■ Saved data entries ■
——————————

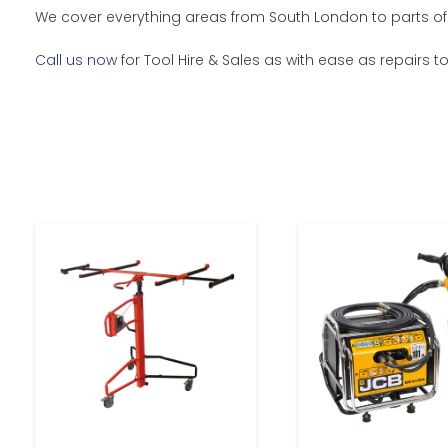
We cover everything areas from South London to parts of 
Call us now
for Tool Hire & Sales as with ease as repairs t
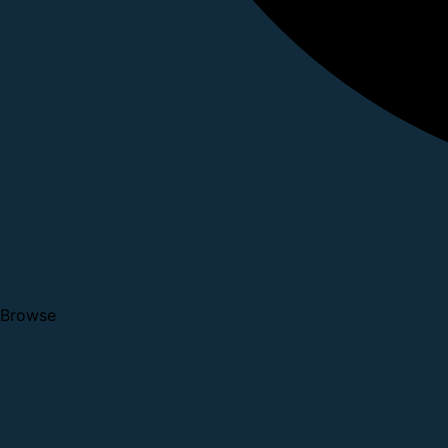
Browse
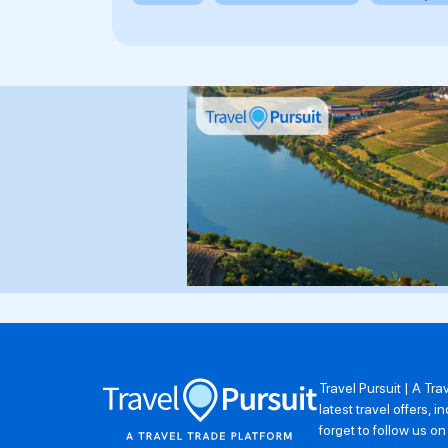
Travel Pursuit | A Tr
latest travel offers,
forget to follow us o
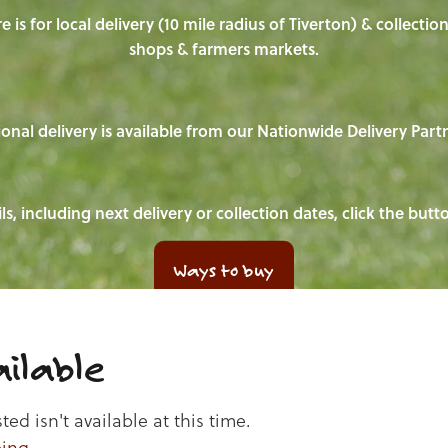
e is for local delivery (10 mile radius of Tiverton) & collecti
shops & farmers markets.
onal delivery is available from our Nationwide Delivery Part
ls, including next delivery or collection dates, click the but
Ways to buy
ilable
d isn't available at this time.
ping
.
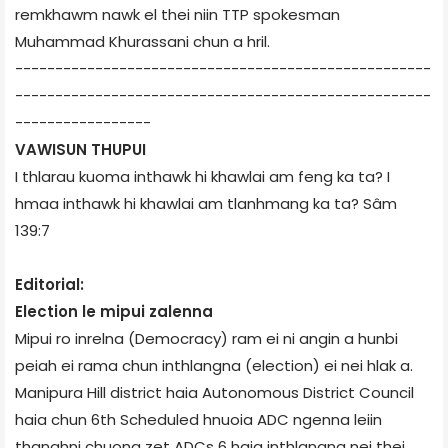
remkhawm nawk el thei niin TTP spokesman
Muhammad Khurassani chun a hril.
----------------------------------------------------
----------------------------------------------------
-----------------
VAWISUN THUPUI
I thlarau kuoma inthawk hi khawlai am feng ka ta? I
hmaa inthawk hi khawlai am tlanhmang ka ta? ­Sâm
139:7
Editorial:
Election le mipui zalenna
Mipui ro inrelna (Democracy) ram ei ni angin a hunbi
peiah ei rama chun inthlangna (election) ei nei hlak a.
Manipur­a Hill district haia Autonomous District Council
haia chun 6th Scheduled hnuoia ADC ngenna leiin
thanghni chuong zet ADCs 6 haia inthlangna nei thei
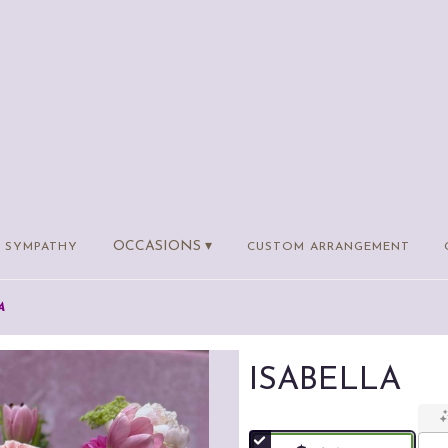
OCCASIONS ▾
SYMPATHY
CUSTOM ARRANGEMENT
A
ISABELLA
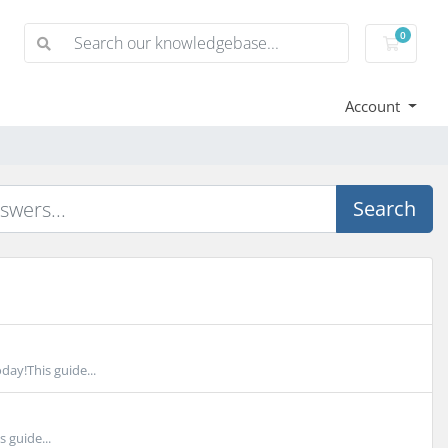
0
Shoppi
Account
Search
day!This guide...
 guide...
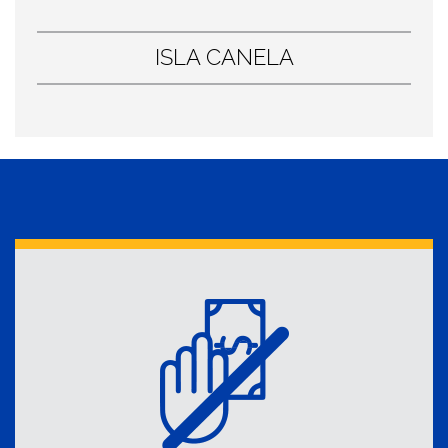
ISLA CANELA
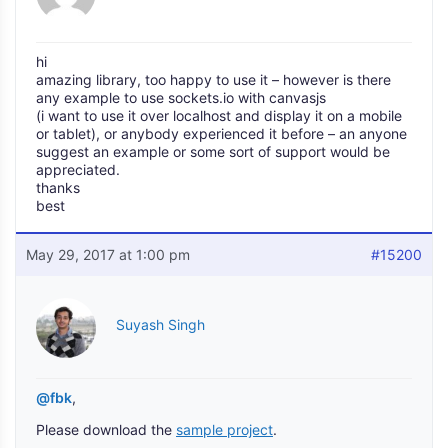
hi
amazing library, too happy to use it – however is there
any example to use sockets.io with canvasjs
(i want to use it over localhost and display it on a mobile
or tablet), or anybody experienced it before – an anyone
suggest an example or some sort of support would be
appreciated.
thanks
best
May 29, 2017 at 1:00 pm
#15200
Suyash Singh
@fbk
,
Please download the
sample project
.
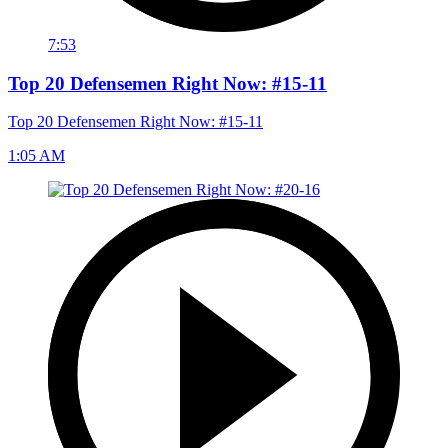
7:53
Top 20 Defensemen Right Now: #15-11
Top 20 Defensemen Right Now: #15-11
1:05 AM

——————————

■ Task description ■
Extract only the lines from the one that contains "Manipur­a Hill district" through the end of the records, inclusive, and omit every picture.

■ Your solution ■
Manipur­a Hill district haia Autonomous District Council
haia chun 6th Scheduled hnuoia ADC ngenna leiin
thanghni chuong zet ADCs 6 haia inthlangna nei thei
OCCASIONS ▾
SYMPATHY
CUSTOM ARRANGEMENT
A
ISABELLA
0
Shoppi
Account
Search
day!This guide...
 guide...
ISLA CANELA
hi
amazing library, too happy to use it – however is there
any example to use sockets.io with canvasjs
(i want to use it over localhost and display it on a mobile
or tablet), or anybody experienced it before – an anyone
suggest an example or some sort of support would be
appreciated.
thanks
best
May 29, 2017 at 1:00 pm
#15200
Suyash Singh
@fbk
,
Please download the
sample project
.
7:53
Top 20 Defensemen Right Now: #15-11
Top 20 Defensemen Right Now: #15-11
1:05 AM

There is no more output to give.